_Excerpt provided_:
Segment Open
# Should I Or Shouldn't I ?



## Flashharry (Feb 20, 2007)

When I'm not wearing my Stowa Electric should I pull out the crown and stop the watch or leave it running? :huh:

I seem to remember reading somewhere that the crown should not be pulled out :nono: when not being worn, as it can over load the watch.


----------



## KEITHT (Dec 2, 2007)

Hi Neal.

I am not saying its right, but if it helps..i leave all my electric/electronic watches running.

The danger is a that a spike ( which should never really happen, but does!! ) could blow the coils etc....

Keith


----------



## Silver Hawk (Dec 2, 2003)

Anything with electrical make-break contacts, I stop when not being used --- no point in wearing out these components when the watch is not being worn.

Hamiltons should definitely be stopped....their contacts are soft gold. I think the LIP R148/184 and the Landeron 4750 should also be stopped. Both of these have contact sets which will wear out.

If I remember, your Stowa has a LIP R148/184...so I'd stop it when not being worn. I have loads of good coils for these watches...but very few good contacts....make your own mind up.


----------



## Flashharry (Feb 20, 2007)

So if the contacts are more valuable, I suppose I should stop the watch as the coils are replaceable...thanks


----------
Segment Closed
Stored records
Segment Open
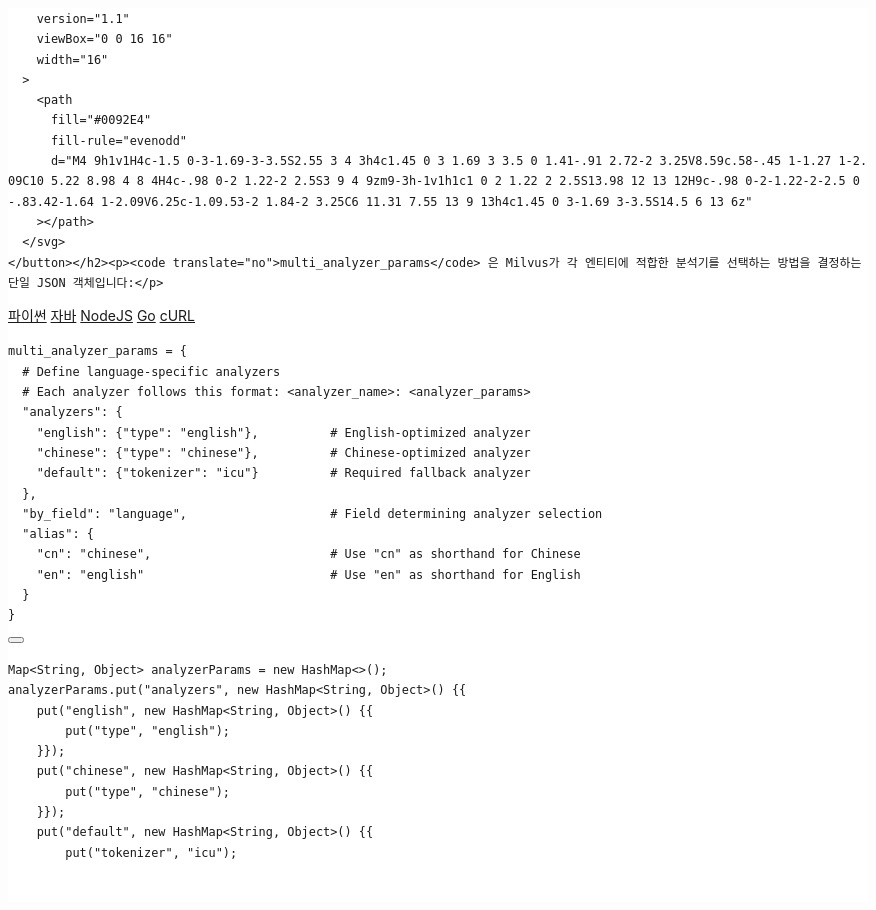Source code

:         version="1.1"
        viewBox="0 0 16 16"
        width="16"
      >
        <path
          fill="#0092E4"
          fill-rule="evenodd"
          d="M4 9h1v1H4c-1.5 0-3-1.69-3-3.5S2.55 3 4 3h4c1.45 0 3 1.69 3 3.5 0 1.41-.91 2.72-2 3.25V8.59c.58-.45 1-1.27 1-2.09C10 5.22 8.98 4 8 4H4c-.98 0-2 1.22-2 2.5S3 9 4 9zm9-3h-1v1h1c1 0 2 1.22 2 2.5S13.98 12 13 12H9c-.98 0-2-1.22-2-2.5 0-.83.42-1.64 1-2.09V6.25c-1.09.53-2 1.84-2 3.25C6 11.31 7.55 13 9 13h4c1.45 0 3-1.69 3-3.5S14.5 6 13 6z"
        ></path>
      </svg>
    </button></h2><p><code translate="no">multi_analyzer_params</code> 은 Milvus가 각 엔티티에 적합한 분석기를 선택하는 방법을 결정하는 단일 JSON 객체입니다:</p>
<div class="multipleCode">
   <a href="#python">파이썬</a> <a href="#java">자바</a> <a href="#javascript">NodeJS</a> <a href="#go">Go</a> <a href="#bash">cURL</a></div>
<pre><code translate="no" class="language-python">multi_analyzer_params = {
  <span class="hljs-comment"># Define language-specific analyzers</span>
  <span class="hljs-comment"># Each analyzer follows this format: &lt;analyzer_name&gt;: &lt;analyzer_params&gt;</span>
  <span class="hljs-string">&quot;analyzers&quot;</span>: {
    <span class="hljs-string">&quot;english&quot;</span>: {<span class="hljs-string">&quot;type&quot;</span>: <span class="hljs-string">&quot;english&quot;</span>},          <span class="hljs-comment"># English-optimized analyzer</span>
    <span class="hljs-string">&quot;chinese&quot;</span>: {<span class="hljs-string">&quot;type&quot;</span>: <span class="hljs-string">&quot;chinese&quot;</span>},          <span class="hljs-comment"># Chinese-optimized analyzer</span>
    <span class="hljs-string">&quot;default&quot;</span>: {<span class="hljs-string">&quot;tokenizer&quot;</span>: <span class="hljs-string">&quot;icu&quot;</span>}          <span class="hljs-comment"># Required fallback analyzer</span>
  },
  <span class="hljs-string">&quot;by_field&quot;</span>: <span class="hljs-string">&quot;language&quot;</span>,                    <span class="hljs-comment"># Field determining analyzer selection</span>
  <span class="hljs-string">&quot;alias&quot;</span>: {
    <span class="hljs-string">&quot;cn&quot;</span>: <span class="hljs-string">&quot;chinese&quot;</span>,                         <span class="hljs-comment"># Use &quot;cn&quot; as shorthand for Chinese</span>
    <span class="hljs-string">&quot;en&quot;</span>: <span class="hljs-string">&quot;english&quot;</span>                          <span class="hljs-comment"># Use &quot;en&quot; as shorthand for English</span>
  }
}
<button class="copy-code-btn"></button></code></pre>
<pre><code translate="no" class="language-java">Map&lt;String, Object&gt; analyzerParams = <span class="hljs-keyword">new</span> <span class="hljs-title class_">HashMap</span>&lt;&gt;();
analyzerParams.put(<span class="hljs-string">&quot;analyzers&quot;</span>, <span class="hljs-keyword">new</span> <span class="hljs-title class_">HashMap</span>&lt;String, Object&gt;() {{
    put(<span class="hljs-string">&quot;english&quot;</span>, <span class="hljs-keyword">new</span> <span class="hljs-title class_">HashMap</span>&lt;String, Object&gt;() {{
        put(<span class="hljs-string">&quot;type&quot;</span>, <span class="hljs-string">&quot;english&quot;</span>);
    }});
    put(<span class="hljs-string">&quot;chinese&quot;</span>, <span class="hljs-keyword">new</span> <span class="hljs-title class_">HashMap</span>&lt;String, Object&gt;() {{
        put(<span class="hljs-string">&quot;type&quot;</span>, <span class="hljs-string">&quot;chinese&quot;</span>);
    }});
    put(<span class="hljs-string">&quot;default&quot;</span>, <span class="hljs-keyword">new</span> <span class="hljs-title class_">HashMap</span>&lt;String, Object&gt;() {{
        put(<span class="hljs-string">&quot;tokenizer&quot;</span>, <span class="hljs-string">&quot;icu&quot;</span>);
Segment Closed
_Activity list_:
1. Answer these questions about the thread on stopping electric watches:
(a) Which watch does Flashharry ask about in the first post?
(b) What does KEITHT do with all his electric/electronic watches?
(c) What are the contacts in Hamiltons made of, according to Silver Hawk?
2. From the thread on stopping electric watches, reproduce everything from "When I'm not" down to "electric/electronic watches running.".

_Task solutions_:
1.
(a) His Stowa Electric.
(b) He leaves them all running.
(c) Soft gold.

2.
When I'm not wearing my Stowa Electric should I pull out the crown and stop the watch or leave it running? :huh:

I seem to remember reading somewhere that the crown should not be pulled out :nono: when not being worn, as it can over load the watch.


----------



## KEITHT (Dec 2, 2007)

Hi Neal.

I am not saying its right, but if it helps..i leave all my electric/electronic watches running.